This page contains all the necessary information to reproduce the results given in the ISWC’17 poster “Learning Semantic Relatedness from Human Feedback Using Relative Relatedness Learning” by Thomas Niebler, Martin Becker, Christian Pölitz and Andreas Hotho, all members of the DMIR group at the University of Würzburg.
In our work, we learned a semantic relatedness measure from human feedback, using a metric learning approach. Human Intuition Datasets contain direct human judgments about the relatedness of words, i.e. human feedback. We exploit these datasets to then learn a parameterization of the cosine measure, while resorting to a metric learning approach, which is based on relative distance comparisons. We validate our approach on several different embedding datasets, which we either make public or provide a download a link here.
Furthermore and to the best of our knowledge, we were the first to explore the possibility of learning word embeddings from tagging data. We further elaborated on this in a different paper.
To calculate the tag cooccurrence graph as input for the GloVe algorithm, we applied the method presented in “Semantic Grounding of Tag Relatedness in Social Bookmarking Systems” by Cattuto et al.
In src/embeddings/example_call.py, we provided an example on how to call the corresponding methods to construct the co-occurrence graph. It then needs to be saved to a file, before the GloVe algorithm can be called on that file.

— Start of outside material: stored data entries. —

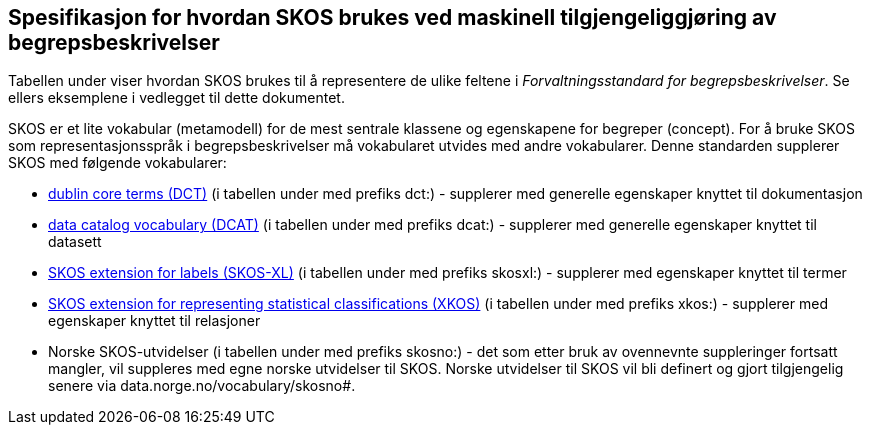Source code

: 
== Spesifikasjon for hvordan SKOS brukes ved maskinell tilgjengeliggjøring av begrepsbeskrivelser

Tabellen under viser hvordan SKOS brukes til å representere de ulike feltene i _Forvaltningsstandard for begrepsbeskrivelser_. Se ellers eksemplene i vedlegget til dette dokumentet.

SKOS er et lite vokabular (metamodell) for de mest sentrale klassene og egenskapene for begreper (concept). For å bruke SKOS som representasjonsspråk i begrepsbeskrivelser må vokabularet utvides med andre vokabularer. Denne standarden supplerer SKOS med følgende vokabularer:

* http://purl.org/dc/terms/[dublin core terms (DCT)] (i tabellen under med prefiks dct:) - supplerer med generelle egenskaper knyttet til dokumentasjon
* http://www.w3.org/ns/dcat#[data catalog vocabulary (DCAT)] (i tabellen under med prefiks dcat:) - supplerer med generelle egenskaper knyttet til datasett
* http://www.w3.org/2008/05/skos-xl#[SKOS extension for labels (SKOS-XL)] (i tabellen under med prefiks skosxl:) - supplerer med egenskaper knyttet til termer
* https://ddialliance.org/Specification/XKOS/1.2/OWL/xkos.html#sem-props[SKOS extension for representing statistical classifications (XKOS)] (i tabellen under med prefiks xkos:) - supplerer med egenskaper knyttet til relasjoner
* Norske SKOS-utvidelser (i tabellen under med prefiks skosno:) - det som etter bruk av ovennevnte suppleringer fortsatt mangler, vil suppleres med egne norske utvidelser til SKOS. Norske utvidelser til SKOS vil bli definert og gjort tilgjengelig senere via data.norge.no/vocabulary/skosno#.
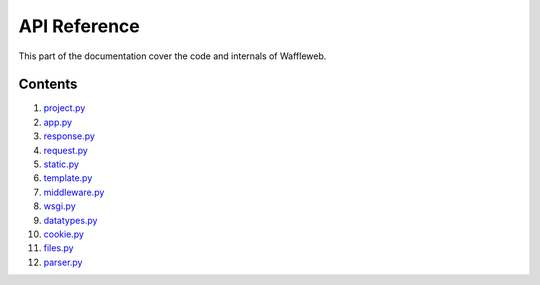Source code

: =============
API Reference
=============

This part of the documentation cover the code and internals of Waffleweb.


Contents
........
1. `project.py <project.py.rst>`_
2. `app.py <app.py.rst>`_
3. `response.py <response.py.rst>`_
4. `request.py <request.py.rst>`_
5. `static.py <static.py.rst>`_
6. `template.py <template.py.rst>`_
7. `middleware.py <middleware.py.rst>`_
8. `wsgi.py <wsgi.py.rst>`_
9. `datatypes.py <datatypes.py.rst>`_
10. `cookie.py <cookie.py.rst>`_
11. `files.py <files.py.rst>`_
12. `parser.py <parser.py.rst>`_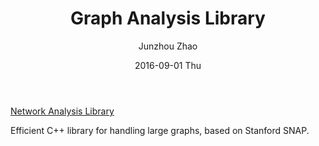 #+TITLE:       Graph Analysis Library
#+AUTHOR:      Junzhou Zhao
#+EMAIL:       junzhouzhao@gmail.com
#+DATE:        2016-09-01 Thu
#+URI:         /article/%y/%m/%d/graph-analysis-library
#+KEYWORDS:    code
#+TAGS:        code
#+LANGUAGE:    en
#+OPTIONS:     H:3 num:nil toc:nil \n:nil ::t |:t ^:nil -:nil f:t *:t <:t
#+DESCRIPTION: <TODO: insert your description here>

[[https://github.com/zzjjzzgggg/netsnap.git][Network Analysis Library]]

Efficient C++ library for handling large graphs, based on Stanford
SNAP.
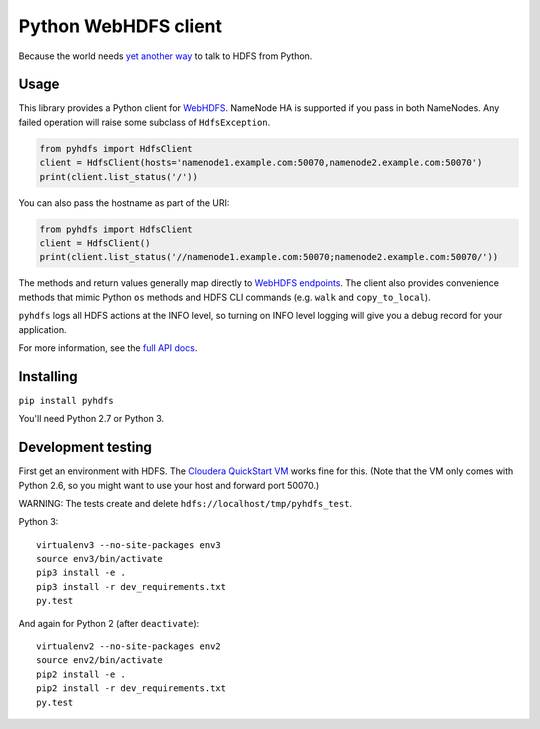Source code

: =====================
Python WebHDFS client
=====================

Because the world needs `yet <https://github.com/spotify/snakebite>`_ `another <https://github.com/ProjectMeniscus/pywebhdfs>`_ `way <https://pypi.python.org/pypi/hdfs>`_ to talk to HDFS from Python.

Usage
=====

This library provides a Python client for `WebHDFS <https://hadoop.apache.org/docs/current/hadoop-project-dist/hadoop-hdfs/WebHDFS.html>`_. NameNode HA is supported if you pass in both NameNodes. Any failed operation will raise some subclass of ``HdfsException``.

.. code-block:: python

    from pyhdfs import HdfsClient
    client = HdfsClient(hosts='namenode1.example.com:50070,namenode2.example.com:50070')
    print(client.list_status('/'))

You can also pass the hostname as part of the URI:

.. code-block:: python

    from pyhdfs import HdfsClient
    client = HdfsClient()
    print(client.list_status('//namenode1.example.com:50070;namenode2.example.com:50070/'))

The methods and return values generally map directly to `WebHDFS endpoints <https://hadoop.apache.org/docs/current/hadoop-project-dist/hadoop-hdfs/WebHDFS.html>`_. The client also provides convenience methods that mimic Python ``os`` methods and HDFS CLI commands (e.g. ``walk`` and ``copy_to_local``).

``pyhdfs`` logs all HDFS actions at the INFO level, so turning on INFO level logging will give you a debug record for your application.

For more information, see the `full API docs <http://pyhdfs.readthedocs.org/en/latest/>`_.

Installing
==========

``pip install pyhdfs``

You'll need Python 2.7 or Python 3.

Development testing
===================

.. image:: https://travis-ci.org/jingw/pyhdfs.svg?branch=master
    :target: https://travis-ci.org/jingw/pyhdfs

.. image:: http://codecov.io/github/jingw/pyhdfs/coverage.svg?branch=master
    :target: http://codecov.io/github/jingw/pyhdfs?branch=master

First get an environment with HDFS. The `Cloudera QuickStart VM <http://www.cloudera.com/content/cloudera/en/documentation/core/latest/topics/cloudera_quickstart_vm.html>`_ works fine for this. (Note that the VM only comes with Python 2.6, so you might want to use your host and forward port 50070.)

WARNING: The tests create and delete ``hdfs://localhost/tmp/pyhdfs_test``.

Python 3::

    virtualenv3 --no-site-packages env3
    source env3/bin/activate
    pip3 install -e .
    pip3 install -r dev_requirements.txt
    py.test

And again for Python 2 (after ``deactivate``)::

    virtualenv2 --no-site-packages env2
    source env2/bin/activate
    pip2 install -e .
    pip2 install -r dev_requirements.txt
    py.test
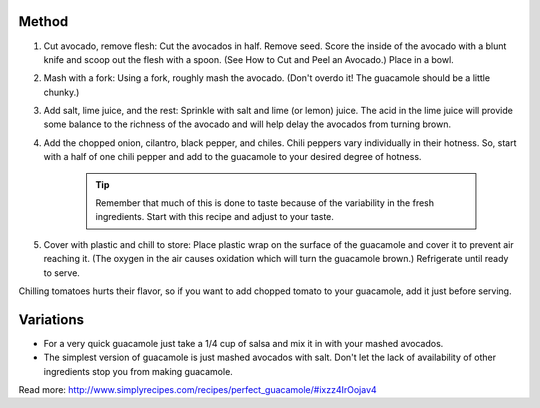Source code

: Method
------

#. Cut avocado, remove flesh: Cut the avocados in half. Remove seed. Score the inside of the avocado with a blunt knife and scoop out the flesh with a spoon. (See How to Cut and Peel an Avocado.) Place in a bowl.
#. Mash with a fork: Using a fork, roughly mash the avocado. (Don't overdo it! The guacamole should be a little chunky.)
#. Add salt, lime juice, and the rest: Sprinkle with salt and lime (or lemon) juice. The acid in the lime juice will provide some balance to the richness of the avocado and will help delay the avocados from turning brown.
#. Add the chopped onion, cilantro, black pepper, and chiles. Chili peppers vary individually in their hotness. So, start with a half of one chili pepper and add to the guacamole to your desired degree of hotness.

    .. tip:: 
  
        Remember that much of this is done to taste because of the variability in the fresh ingredients. Start with this recipe and adjust to your taste.

#. Cover with plastic and chill to store: Place plastic wrap on the surface of the guacamole and cover it to prevent air reaching it. (The oxygen in the air causes oxidation which will turn the guacamole brown.) Refrigerate until ready to serve.

Chilling tomatoes hurts their flavor, so if you want to add chopped tomato to your guacamole, add it just before serving.

Variations
----------

* For a very quick guacamole just take a 1/4 cup of salsa and mix it in with your mashed avocados.
* The simplest version of guacamole is just mashed avocados with salt. Don't let the lack of availability of other ingredients stop you from making guacamole.


Read more: http://www.simplyrecipes.com/recipes/perfect_guacamole/#ixzz4IrOojav4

RRL is inspired by the LSML metric learning algorithm. We built on the LSML implementation contained in the metric_learn python package.
We used the published code of GloVe to create the tag embeddings of dimension 100. We used the predefined parameter values of alpha=0.75 and x_max=100.
These are the datasets that we used for our experiments.
Delicious The Delicious tagging dataset is publicly available. The generated word embeddings are published in this repository.
BibSonomy The BibSonomy tagging data can be retrieved from the BibSonomy homepage. We also provide the generated word embeddings as a public download in this repository.
WikiGlove Pennington et al. made some of their vector collections publicly available. Specifically, we used to GloVe6B corpus, which is generated from a Wikipedia dump from 2014 and the Gigaword5 corpus.
The Human Intuition Datasets (HIDs) can be retrieved as preprocessed pandas-friendly csv files here or from the corresponding original locations.